The standard American workweek is actually an artifact that hails all the way back to the industrial revolution. It was actually Henry Ford who pioneered the 8-hour shift and the 40-hour work week as a means of maximizing productivity in factories. As the labor force migrated from factories to offices, however, many of the standard policies that made factories efficient moved right along with them.


In the modern world, however, employers are coming to realize that what worked best in factories may not work best in the modern office. Employee well-being has a direct impact on productivity, so what is good for employees is generally good for their employers. As a result, employers are seeking to create benefits that help employees experience better well-being and establish better work-life balance.

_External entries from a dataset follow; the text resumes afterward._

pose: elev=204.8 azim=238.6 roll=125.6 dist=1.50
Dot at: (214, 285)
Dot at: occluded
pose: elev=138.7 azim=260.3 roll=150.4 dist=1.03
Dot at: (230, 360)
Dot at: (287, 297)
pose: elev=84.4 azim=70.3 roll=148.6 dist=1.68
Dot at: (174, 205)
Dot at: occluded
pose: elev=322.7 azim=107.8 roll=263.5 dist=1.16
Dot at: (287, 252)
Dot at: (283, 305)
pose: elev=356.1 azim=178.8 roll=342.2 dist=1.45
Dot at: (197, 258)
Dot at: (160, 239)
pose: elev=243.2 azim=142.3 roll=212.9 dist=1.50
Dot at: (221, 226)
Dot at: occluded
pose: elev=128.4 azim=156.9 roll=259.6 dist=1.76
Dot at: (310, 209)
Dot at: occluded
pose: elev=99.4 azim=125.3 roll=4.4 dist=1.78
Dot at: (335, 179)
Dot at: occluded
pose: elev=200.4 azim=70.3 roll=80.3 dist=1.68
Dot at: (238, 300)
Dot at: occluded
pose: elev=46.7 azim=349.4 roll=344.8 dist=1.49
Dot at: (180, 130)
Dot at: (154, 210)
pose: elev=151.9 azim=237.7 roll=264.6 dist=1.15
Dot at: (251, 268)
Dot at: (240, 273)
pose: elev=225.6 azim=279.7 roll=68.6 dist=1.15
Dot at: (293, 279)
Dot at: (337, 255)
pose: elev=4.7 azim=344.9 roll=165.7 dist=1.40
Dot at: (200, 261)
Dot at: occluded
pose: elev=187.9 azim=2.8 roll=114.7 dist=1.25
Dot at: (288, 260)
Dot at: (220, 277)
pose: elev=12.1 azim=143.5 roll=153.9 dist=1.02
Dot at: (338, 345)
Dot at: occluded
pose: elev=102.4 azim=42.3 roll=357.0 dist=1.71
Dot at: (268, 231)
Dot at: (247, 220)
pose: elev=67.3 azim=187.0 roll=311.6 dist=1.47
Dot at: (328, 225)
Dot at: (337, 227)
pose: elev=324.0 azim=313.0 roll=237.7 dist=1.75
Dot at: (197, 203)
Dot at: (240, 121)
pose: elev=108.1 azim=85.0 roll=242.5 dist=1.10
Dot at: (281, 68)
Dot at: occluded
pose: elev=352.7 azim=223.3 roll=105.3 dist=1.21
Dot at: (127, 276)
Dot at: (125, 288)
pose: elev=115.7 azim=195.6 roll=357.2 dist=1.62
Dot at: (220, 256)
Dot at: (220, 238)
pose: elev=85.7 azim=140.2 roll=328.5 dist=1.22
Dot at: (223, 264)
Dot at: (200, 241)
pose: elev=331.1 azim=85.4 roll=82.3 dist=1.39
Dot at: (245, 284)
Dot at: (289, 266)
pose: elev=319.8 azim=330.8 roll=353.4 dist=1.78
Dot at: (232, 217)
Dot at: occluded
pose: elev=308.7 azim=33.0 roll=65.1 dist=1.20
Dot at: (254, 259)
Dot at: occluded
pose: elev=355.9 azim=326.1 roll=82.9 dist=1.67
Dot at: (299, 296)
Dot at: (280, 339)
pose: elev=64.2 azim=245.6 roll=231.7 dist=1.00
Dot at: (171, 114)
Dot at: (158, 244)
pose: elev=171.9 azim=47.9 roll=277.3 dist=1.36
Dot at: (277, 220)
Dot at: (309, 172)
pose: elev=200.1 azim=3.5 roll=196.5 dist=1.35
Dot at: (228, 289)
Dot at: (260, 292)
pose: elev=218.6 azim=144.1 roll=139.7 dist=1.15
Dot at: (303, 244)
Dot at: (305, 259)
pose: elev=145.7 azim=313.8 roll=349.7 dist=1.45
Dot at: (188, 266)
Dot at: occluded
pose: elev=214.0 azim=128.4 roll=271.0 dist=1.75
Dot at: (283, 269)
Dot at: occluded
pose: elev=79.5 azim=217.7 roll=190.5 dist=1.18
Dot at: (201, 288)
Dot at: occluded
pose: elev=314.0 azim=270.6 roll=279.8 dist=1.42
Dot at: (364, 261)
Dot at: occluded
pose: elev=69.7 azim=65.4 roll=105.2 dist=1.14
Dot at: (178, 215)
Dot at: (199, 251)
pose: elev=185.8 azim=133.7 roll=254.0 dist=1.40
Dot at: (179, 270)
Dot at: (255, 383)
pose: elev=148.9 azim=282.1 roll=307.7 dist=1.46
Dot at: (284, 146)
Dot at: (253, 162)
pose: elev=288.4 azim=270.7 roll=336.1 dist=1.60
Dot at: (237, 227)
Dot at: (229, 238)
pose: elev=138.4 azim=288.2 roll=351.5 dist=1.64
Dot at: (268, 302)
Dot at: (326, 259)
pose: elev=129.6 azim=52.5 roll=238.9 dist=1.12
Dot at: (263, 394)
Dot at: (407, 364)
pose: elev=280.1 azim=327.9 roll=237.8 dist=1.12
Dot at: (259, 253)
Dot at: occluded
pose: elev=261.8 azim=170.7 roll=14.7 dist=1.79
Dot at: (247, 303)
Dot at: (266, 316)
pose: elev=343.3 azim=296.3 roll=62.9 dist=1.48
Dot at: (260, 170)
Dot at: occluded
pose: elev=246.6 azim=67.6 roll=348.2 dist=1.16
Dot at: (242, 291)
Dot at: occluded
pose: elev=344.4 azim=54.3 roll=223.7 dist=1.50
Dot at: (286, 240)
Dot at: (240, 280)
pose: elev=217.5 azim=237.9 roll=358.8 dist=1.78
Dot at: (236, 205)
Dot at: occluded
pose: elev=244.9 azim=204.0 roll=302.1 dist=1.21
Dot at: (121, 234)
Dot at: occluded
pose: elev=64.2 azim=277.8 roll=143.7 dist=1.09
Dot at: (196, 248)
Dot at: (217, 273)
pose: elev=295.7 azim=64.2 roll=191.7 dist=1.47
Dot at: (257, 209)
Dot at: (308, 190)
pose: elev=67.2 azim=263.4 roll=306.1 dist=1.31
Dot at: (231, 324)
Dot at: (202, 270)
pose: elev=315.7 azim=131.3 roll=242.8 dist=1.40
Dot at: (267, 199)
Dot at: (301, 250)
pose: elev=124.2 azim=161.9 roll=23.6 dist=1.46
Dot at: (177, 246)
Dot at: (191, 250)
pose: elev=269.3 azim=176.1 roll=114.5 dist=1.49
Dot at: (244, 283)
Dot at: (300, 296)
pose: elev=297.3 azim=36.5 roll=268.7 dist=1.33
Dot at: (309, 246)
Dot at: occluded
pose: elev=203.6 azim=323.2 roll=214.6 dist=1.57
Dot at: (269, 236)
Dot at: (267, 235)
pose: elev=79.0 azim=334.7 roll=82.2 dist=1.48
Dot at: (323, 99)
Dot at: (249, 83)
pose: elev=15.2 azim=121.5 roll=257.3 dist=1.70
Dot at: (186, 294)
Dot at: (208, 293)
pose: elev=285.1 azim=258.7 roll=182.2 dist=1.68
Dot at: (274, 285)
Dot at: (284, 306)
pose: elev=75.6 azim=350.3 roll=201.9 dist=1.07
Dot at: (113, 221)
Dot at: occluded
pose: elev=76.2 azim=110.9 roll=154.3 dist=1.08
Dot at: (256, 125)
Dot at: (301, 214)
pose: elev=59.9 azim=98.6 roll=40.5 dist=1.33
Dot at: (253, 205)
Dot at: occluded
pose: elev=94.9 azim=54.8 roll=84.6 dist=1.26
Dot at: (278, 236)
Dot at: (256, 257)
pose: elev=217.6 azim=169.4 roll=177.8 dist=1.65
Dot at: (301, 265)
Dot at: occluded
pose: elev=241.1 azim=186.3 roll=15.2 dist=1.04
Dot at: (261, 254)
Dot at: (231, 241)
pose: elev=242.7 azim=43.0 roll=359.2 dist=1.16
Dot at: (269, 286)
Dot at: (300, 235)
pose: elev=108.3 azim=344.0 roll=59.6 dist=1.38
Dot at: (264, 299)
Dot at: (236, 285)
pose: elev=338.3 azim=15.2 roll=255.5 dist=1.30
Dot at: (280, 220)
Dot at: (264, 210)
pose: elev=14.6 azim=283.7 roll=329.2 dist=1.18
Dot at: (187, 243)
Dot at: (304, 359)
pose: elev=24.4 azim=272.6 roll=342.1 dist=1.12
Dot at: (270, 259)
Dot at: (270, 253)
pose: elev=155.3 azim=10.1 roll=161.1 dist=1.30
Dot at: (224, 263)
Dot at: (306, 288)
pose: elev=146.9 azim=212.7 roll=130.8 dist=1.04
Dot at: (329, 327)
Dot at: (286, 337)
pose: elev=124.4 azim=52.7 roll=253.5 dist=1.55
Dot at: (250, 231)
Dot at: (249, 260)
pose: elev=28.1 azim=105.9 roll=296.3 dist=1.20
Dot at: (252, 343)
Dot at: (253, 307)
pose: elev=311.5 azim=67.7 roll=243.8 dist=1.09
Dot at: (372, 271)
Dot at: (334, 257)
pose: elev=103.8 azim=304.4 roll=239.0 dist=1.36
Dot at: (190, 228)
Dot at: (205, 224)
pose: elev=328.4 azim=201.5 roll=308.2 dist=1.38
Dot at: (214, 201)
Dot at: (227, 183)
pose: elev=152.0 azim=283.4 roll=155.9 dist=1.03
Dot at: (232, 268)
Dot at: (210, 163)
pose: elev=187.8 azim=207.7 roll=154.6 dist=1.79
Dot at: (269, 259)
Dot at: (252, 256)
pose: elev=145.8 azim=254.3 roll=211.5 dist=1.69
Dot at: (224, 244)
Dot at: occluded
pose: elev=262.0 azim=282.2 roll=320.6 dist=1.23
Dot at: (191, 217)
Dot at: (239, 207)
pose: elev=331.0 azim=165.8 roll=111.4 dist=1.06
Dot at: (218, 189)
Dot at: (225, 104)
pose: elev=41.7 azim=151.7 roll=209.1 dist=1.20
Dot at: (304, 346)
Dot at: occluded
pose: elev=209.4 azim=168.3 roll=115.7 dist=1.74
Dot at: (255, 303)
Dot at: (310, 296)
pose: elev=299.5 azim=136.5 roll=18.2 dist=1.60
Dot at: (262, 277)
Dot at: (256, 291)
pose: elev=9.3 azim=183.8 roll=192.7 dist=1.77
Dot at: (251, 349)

The truth is, employees do not like lying to their employers. While some employees may occasionally “call in sick” to go on a fun adventure or do something else with their time, most will not. Even if both they and their employer could genuinely benefit from them doing so. In response to this, paid “mental health” days were created that employees could use however they saw fit. Even those generally go unused, however, as employees might be reticent to be viewed as having mental health problems. In 2015, Americans wasted a record-setting 658 million vacation days. It seems that overall, Americans are hard workers that don’t seem to know how to just take a day off – let alone a vacation.


This has given rise to many companies offering paid time off for volunteering. If employers benefit from the well-being of their employees, then employee volunteer time off (VTO) may be the best thing to happen to them yet. Not only does employee well-being help improve productivity, but it also helps cut down on genuine sick days and decrease health care costs overall. Here are just a few of the social, psychological and emotional benefits of volunteering:


  • Builds community
  • Decreases loneliness
  • Improves self-esteem
  • Develops leadership skills
  • Increases empathy and compassion
  • Promotes longevity
  • Improves overall health


While no business should cut back on paid vacation time, many businesses may have a far better shot at getting employees to take VTO than vacation. In addition, they may even get just as much benefit from it, if not more.